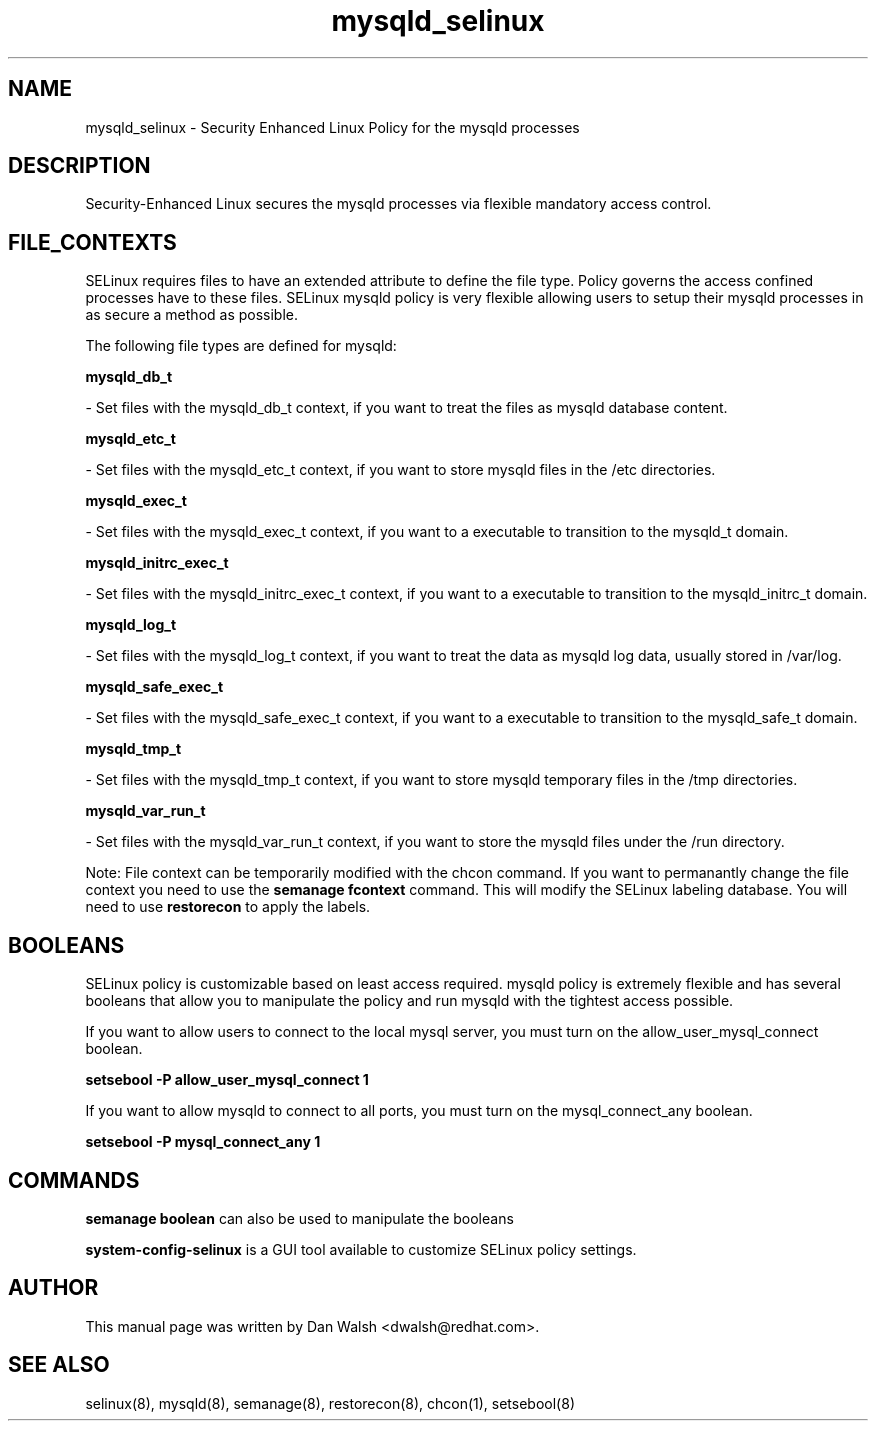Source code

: .TH  "mysqld_selinux"  "8"  "16 Feb 2012" "dwalsh@redhat.com" "mysqld Selinux Policy documentation"
.SH "NAME"
mysqld_selinux \- Security Enhanced Linux Policy for the mysqld processes
.SH "DESCRIPTION"

Security-Enhanced Linux secures the mysqld processes via flexible mandatory access
control.  
.SH FILE_CONTEXTS
SELinux requires files to have an extended attribute to define the file type. 
Policy governs the access confined processes have to these files. 
SELinux mysqld policy is very flexible allowing users to setup their mysqld processes in as secure a method as possible.
.PP 
The following file types are defined for mysqld:


.EX
.B mysqld_db_t 
.EE

- Set files with the mysqld_db_t context, if you want to treat the files as mysqld database content.


.EX
.B mysqld_etc_t 
.EE

- Set files with the mysqld_etc_t context, if you want to store mysqld files in the /etc directories.


.EX
.B mysqld_exec_t 
.EE

- Set files with the mysqld_exec_t context, if you want to a executable to transition to the mysqld_t domain.


.EX
.B mysqld_initrc_exec_t 
.EE

- Set files with the mysqld_initrc_exec_t context, if you want to a executable to transition to the mysqld_initrc_t domain.


.EX
.B mysqld_log_t 
.EE

- Set files with the mysqld_log_t context, if you want to treat the data as mysqld log data, usually stored in /var/log.


.EX
.B mysqld_safe_exec_t 
.EE

- Set files with the mysqld_safe_exec_t context, if you want to a executable to transition to the mysqld_safe_t domain.


.EX
.B mysqld_tmp_t 
.EE

- Set files with the mysqld_tmp_t context, if you want to store mysqld temporary files in the /tmp directories.


.EX
.B mysqld_var_run_t 
.EE

- Set files with the mysqld_var_run_t context, if you want to store the mysqld files under the /run directory.

Note: File context can be temporarily modified with the chcon command.  If you want to permanantly change the file context you need to use the 
.B semanage fcontext 
command.  This will modify the SELinux labeling database.  You will need to use
.B restorecon
to apply the labels.

.SH BOOLEANS
SELinux policy is customizable based on least access required.  mysqld policy is extremely flexible and has several booleans that allow you to manipulate the policy and run mysqld with the tightest access possible.


.PP
If you want to allow users to connect to the local mysql server, you must turn on the allow_user_mysql_connect boolean.

.EX
.B setsebool -P allow_user_mysql_connect 1
.EE

.PP
If you want to allow mysqld to connect to all ports, you must turn on the mysql_connect_any boolean.

.EX
.B setsebool -P mysql_connect_any 1
.EE

.SH "COMMANDS"

.B semanage boolean
can also be used to manipulate the booleans

.PP
.B system-config-selinux 
is a GUI tool available to customize SELinux policy settings.

.SH AUTHOR	
This manual page was written by Dan Walsh <dwalsh@redhat.com>.

.SH "SEE ALSO"
selinux(8), mysqld(8), semanage(8), restorecon(8), chcon(1), setsebool(8)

PROBLEM TO SOLVE ::
Look for the string "directories" in the listing above and copy every line holding it.

ANSWER ::
- Set files with the mysqld_etc_t context, if you want to store mysqld files in the /etc directories.
- Set files with the mysqld_tmp_t context, if you want to store mysqld temporary files in the /tmp directories.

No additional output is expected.